Le porte-parole du Comité provincial de concertation et de développement de l'industrie du taxi (CPCDIT), Guy Chevrette

Vérification de sécurité: les taxis pour la prise d'empreintes digitales

Les dirigeants de l'industrie québécoise du taxi sont prêts à faire un pas de plus: ils s'engagent à soumettre tous leurs chauffeurs à la prise d'empreintes digitales pour assurer la sécurité des passagers.
Cette suggestion est conditionnelle à ce que le gouvernement du Québec impose la même vérification de sécurité à tous les transporteurs de personnes, incluant les chauffeurs d'Uber, a indiqué le comité provincial de concertation et de développement de l'industrie du taxi, par voie de communiqué. 
Selon le représentant de l'industrie du taxi, Guy Chevrette, la prise des empreintes digitales des chauffeurs de taxi serait «le moyen le plus safe, pas trompeur du tout» d'exclure les criminels du transport de personnes au Québec. 
M. Chevrette cible, entre autres, les chauffeurs d'Uber, après que l'histoire de Sam (nom fictif) ait été révélée par Le Soleil il y a quelques jours. Le permis de taxi de Sam, un ancien chauffeur de Québec, a été révoqué en raison de son casier judiciaire. Le Soleil apprenait que ce même chauffeur a été recruté par la multinationale et son sous-traitant, qui n'auraient pas repéré les antécédents criminels de l'individu. 
Une situation comme celle-ci ne serait pas possible aujourd'hui, alors que les chauffeurs de taxi, pour posséder un permis valide, doivent ne pas avoir été reconnus coupables d'une infraction criminelle dans les cinq dernières années. Un policier doit signer un document pour l'attester. Ce document coûterait, d'après M. Chevrette, entre 100 $ et 150 $, ce qui représenterait une somme considérable. En revanche, il faut débourser 42 $ pour compléter la vérification de sécurité exigée par Uber. 

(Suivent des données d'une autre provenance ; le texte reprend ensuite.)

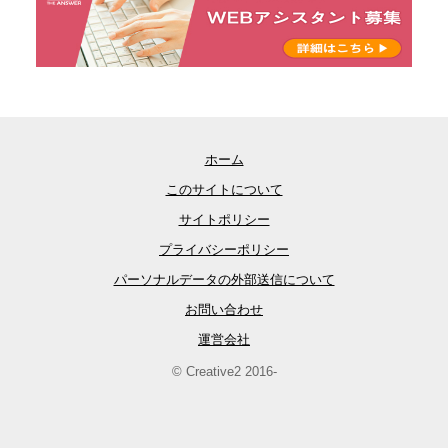
ホーム
このサイトについて
サイトポリシー
プライバシーポリシー
パーソナルデータの外部送信について
お問い合わせ
運営会社
© Creative2 2016-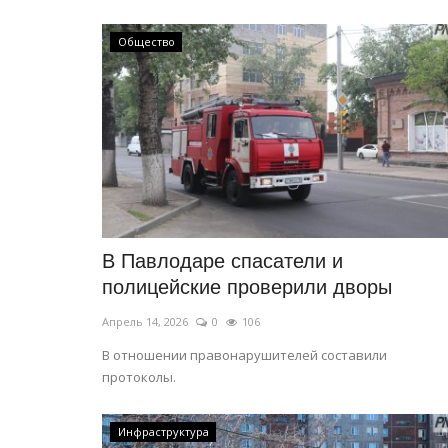
Общество
В Павлодаре спасатели и
полицейские проверили дворы
Апрель 14, 2026
0
106
В отношении правонарушителей составили
протоколы.
Инфраструктура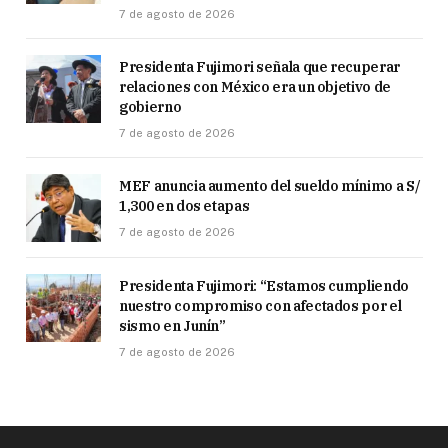
7 de agosto de 2026
Presidenta Fujimori señala que recuperar
relaciones con México era un objetivo de
gobierno
7 de agosto de 2026
MEF anuncia aumento del sueldo mínimo a S/
1,300 en dos etapas
7 de agosto de 2026
Presidenta Fujimori: “Estamos cumpliendo
nuestro compromiso con afectados por el
sismo en Junín”
7 de agosto de 2026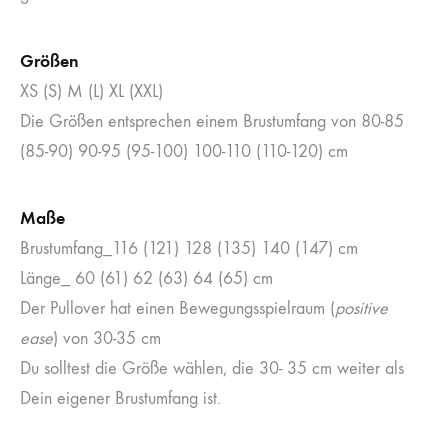
Größen
XS (S) M (L) XL (XXL)
Die Größen entsprechen einem Brustumfang von 80-85
(85-90) 90-95 (95-100) 100-110 (110-120) cm
Maße
Brustumfang_116 (121) 128 (135) 140 (147) cm
Länge_ 60 (61) 62 (63) 64 (65) cm
Der Pullover hat einen Bewegungsspielraum (
positive
ease
) von 30-35 cm
Du solltest die Größe wählen, die 30- 35 cm weiter als
Dein eigener Brustumfang ist.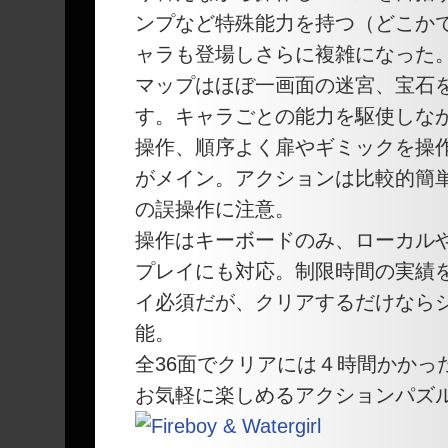
ンプなど特殊能力を持つ（どこか
ャラも登場しさらに複雑になった
マップはほぼ一画面の迷宮、宝石
す。キャラごとの能力を駆使しな
操作、順序よく扉やギミックを操
がメイン。アクションは比較的簡
の誤操作に注意。
操作はキーボードのみ、ローカル
プレイにも対応。制限時間の実績
イ必須だが、クリアするだけなら
能。
全36面でクリアには４時間かかっ
お気軽に楽しめるアクションパズ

«Par rapport au protocole, c'est peut-être légal, mais par rapport à la sécurité des citoyens», ce ne l'est pas, a commenté M. Chevrette, inquiet que des passagers puissent embarquer à bord d'un véhicule conduit par un ancien criminel. 
Une mesure nécessaire
Cette prise de position de l'industrie du taxi s'inscrit dans sa volonté de voir la loi sur les services de transport par taxi être modernisée. «La sécurité des gens, ça mérite une contrainte. C'est nécessaire quand on modernise d'améliorer la situation, plus particulièrement sur une compagnie qui se fout des règles, des lois à travers le monde», a ajouté M. Chevrette. 
Dans les pages du Soleil de samedi, le porte-parole du Regroupement des intermédiaires de taxi de Québec, Abdallah Homsy, a défendu que le cas de Sam était instructif à la lumière de l'exclusion de 8000 chauffeurs Uber à Boston. La semaine dernière, tous ces chauffeurs ont été exclus d'un coup après qu'une nouvelle vérification des antécédents judiciaires, exigée par l'État du Massachusetts, ait permis de déceler qu'une proportion élevée d'entre eux avait un casier judiciaire trop lourd pour rester à l'emploi d'Uber.
Ces révélations sont inquiétantes, estime Guy Chevrette. «On ne joue pas avec la sécurité du monde. Ce qui est arrivé à Boston, 8000 dossiers criminels, c'est grave en maudit», a-t-il souligné. «On va s'y soumettre nous autres aussi, mais il faut que les chauffeurs d'Uber le fasse aussi», a ajouté M. Chevrette au sujet de la vérification de sécurité par la prise d'empreintes digitales.